Preventie en preventie
Om de fijnstofverontreiniging en dus ook de gezondheidsschade terug te dringen, gelden in de EU al enkele jaren richtlijnen voor emissiegrenswaarden waaraan de lidstaten zich moeten houden. Tegelijkertijd zijn er in veel grote steden zogenaamde milieuzones, die alleen toegankelijk zijn voor voertuigen met de juiste emissiefilters.
Aangenomen wordt dat alleen al door milieuzones de fijnstofverontreiniging met gemiddeld zo'n 10 procent op jaarbasis wordt verminderd. In wezen gaan experts er echter vanuit dat de verkeerssnelheid in Duitsland met 60 tot 80 procent moet worden verlaagd om het dagelijkse maximum niet te overschrijden. Omdat dit in de praktijk niet als realistisch kan worden beschouwd, wordt herhaaldelijk gevraagd om het initiatief te nemen.

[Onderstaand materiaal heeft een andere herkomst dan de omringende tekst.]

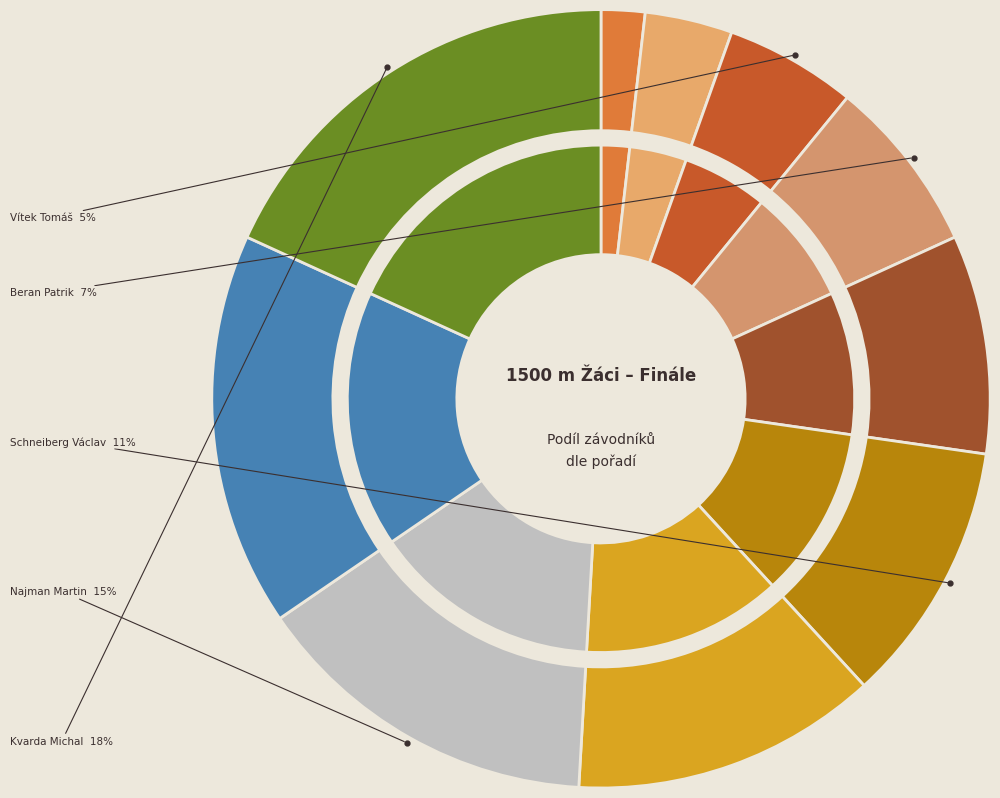

Combined, do ERBAN ŠTĚPÁN and Beran Patrik account for over 50%?

No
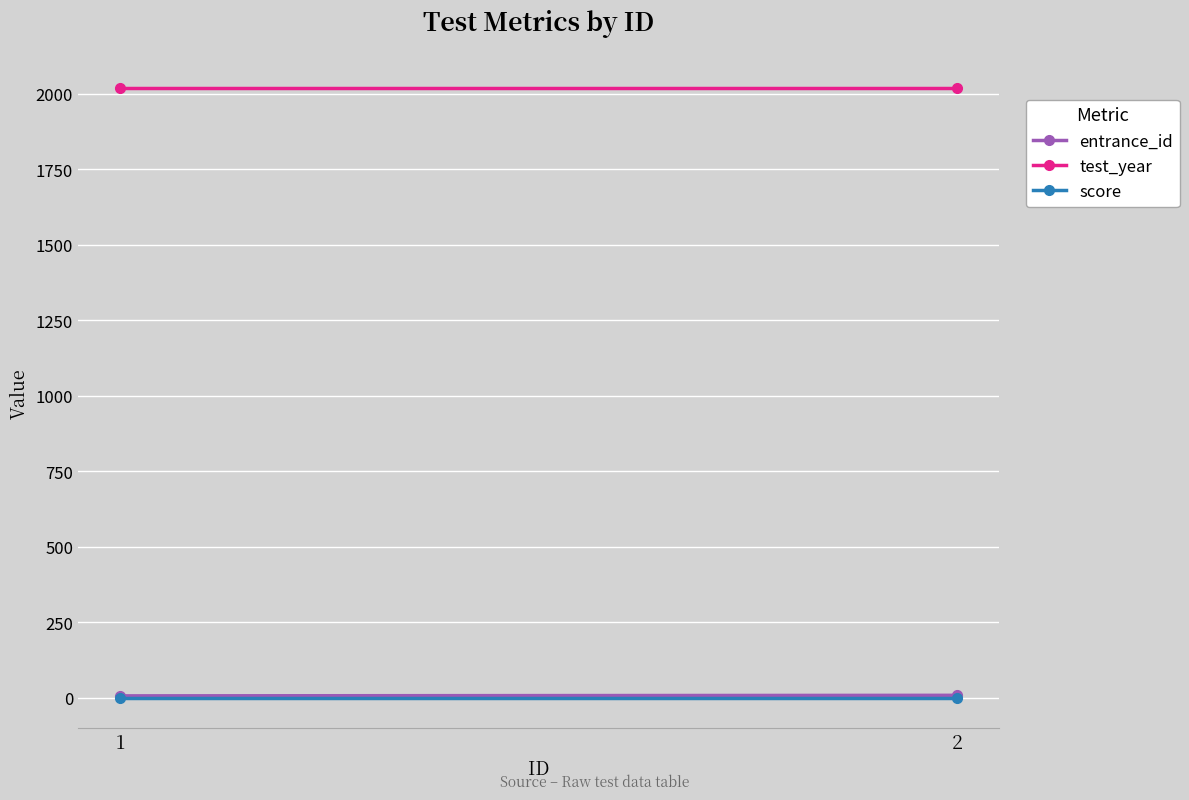

What is the difference between the highest and lowest values at 2?

2018.0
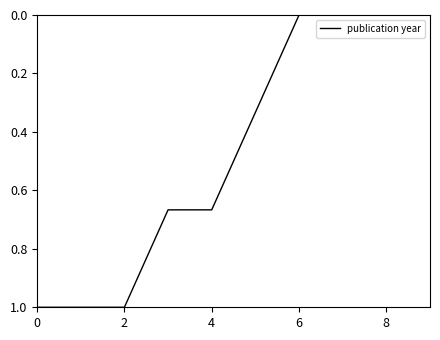

What is the difference between the maximum and minimum values?

1.0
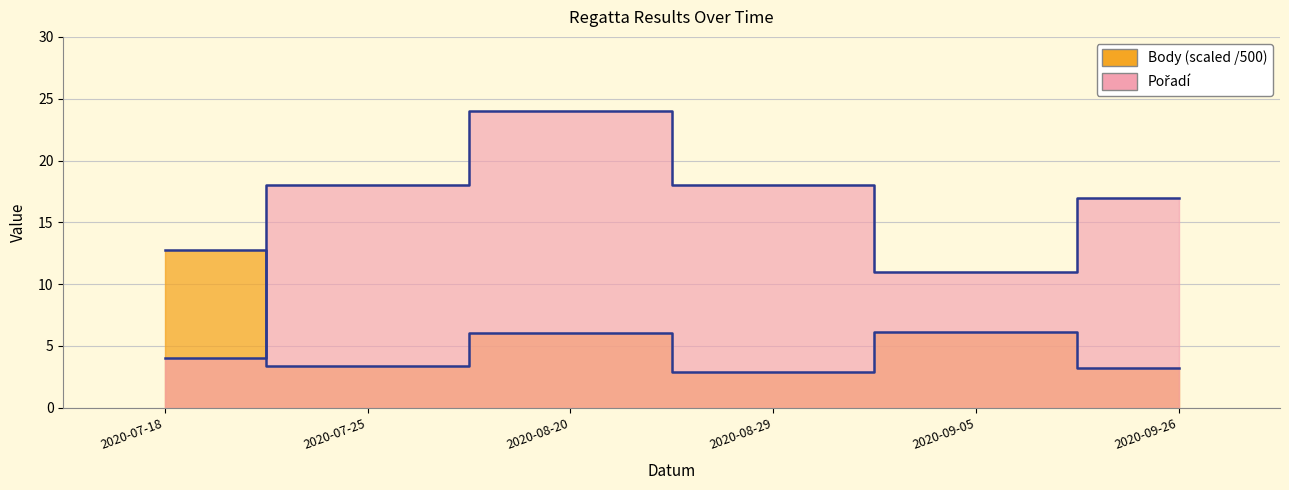

What are all the series names shown in the legend?

Body, Pořadí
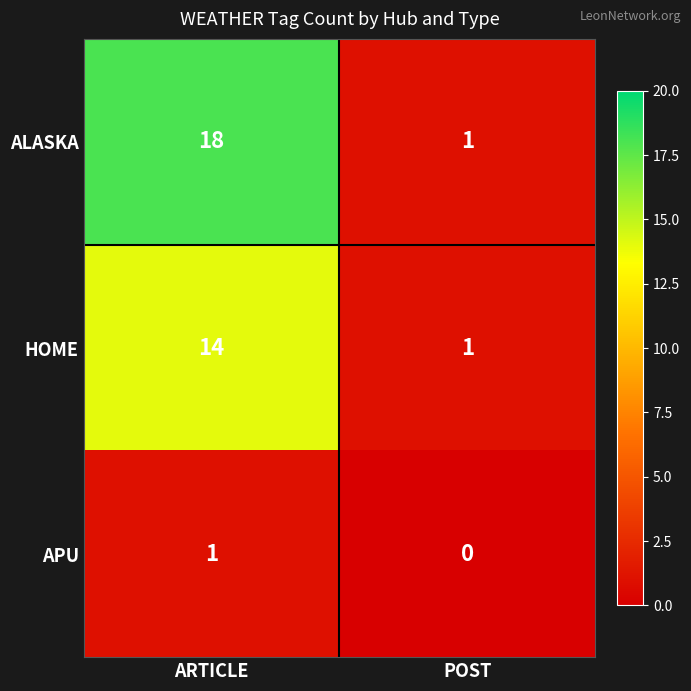

List the series in order of their overall mean, highest first.

ALASKA, HOME, APU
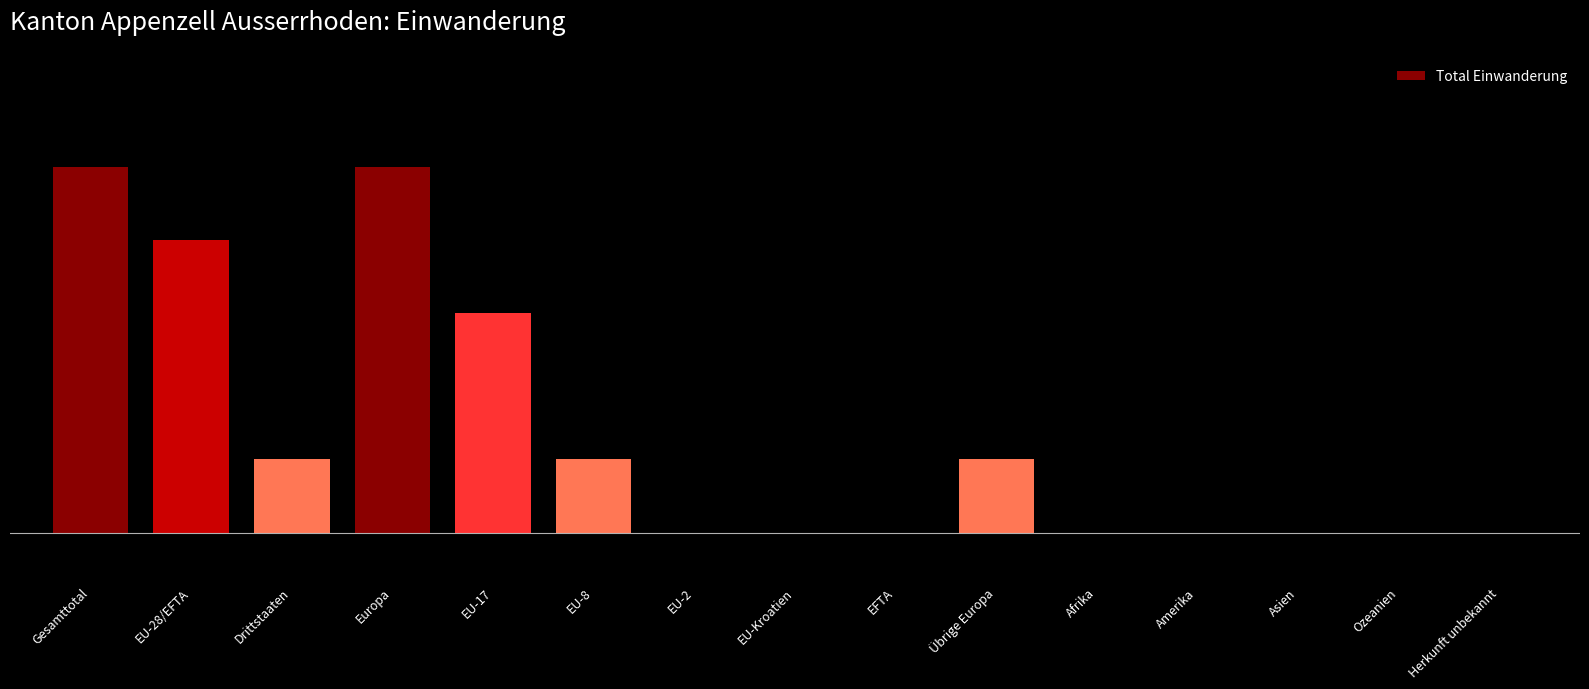

How many bars are there in total?

15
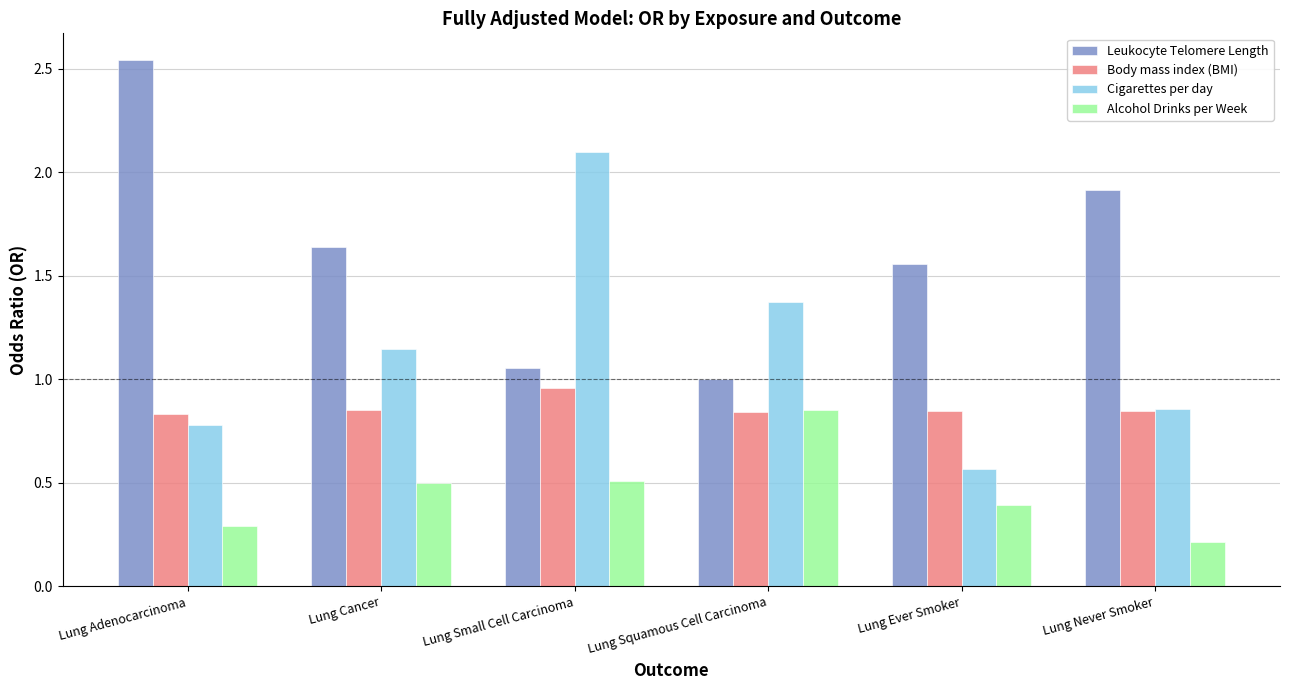

At which label does Body mass index (BMI) reach its peak?

Lung Small Cell Carcinoma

Belangrijk zijn: gebruik roetfilters, gebruik fiets of openbaar vervoer in plaats van eigen auto, gebruik auto's met een laag brandstofverbruik of beperk het brandstofverbruik door te vertragen.
Fijnstof kan ook ontstaan, vooral in fabrieken in de industrie, maar ook in nagelstudio's of printers. Daarom is preventie op de werkvloer ook noodzakelijk. Dit kan met speciale afzuigsystemen die zijn aangepast aan zowel de werkplek als de geproduceerde vervuilende stoffen. Werknemers moeten waar mogelijk ook beschermende kleding dragen, zoals een gezichtsmasker.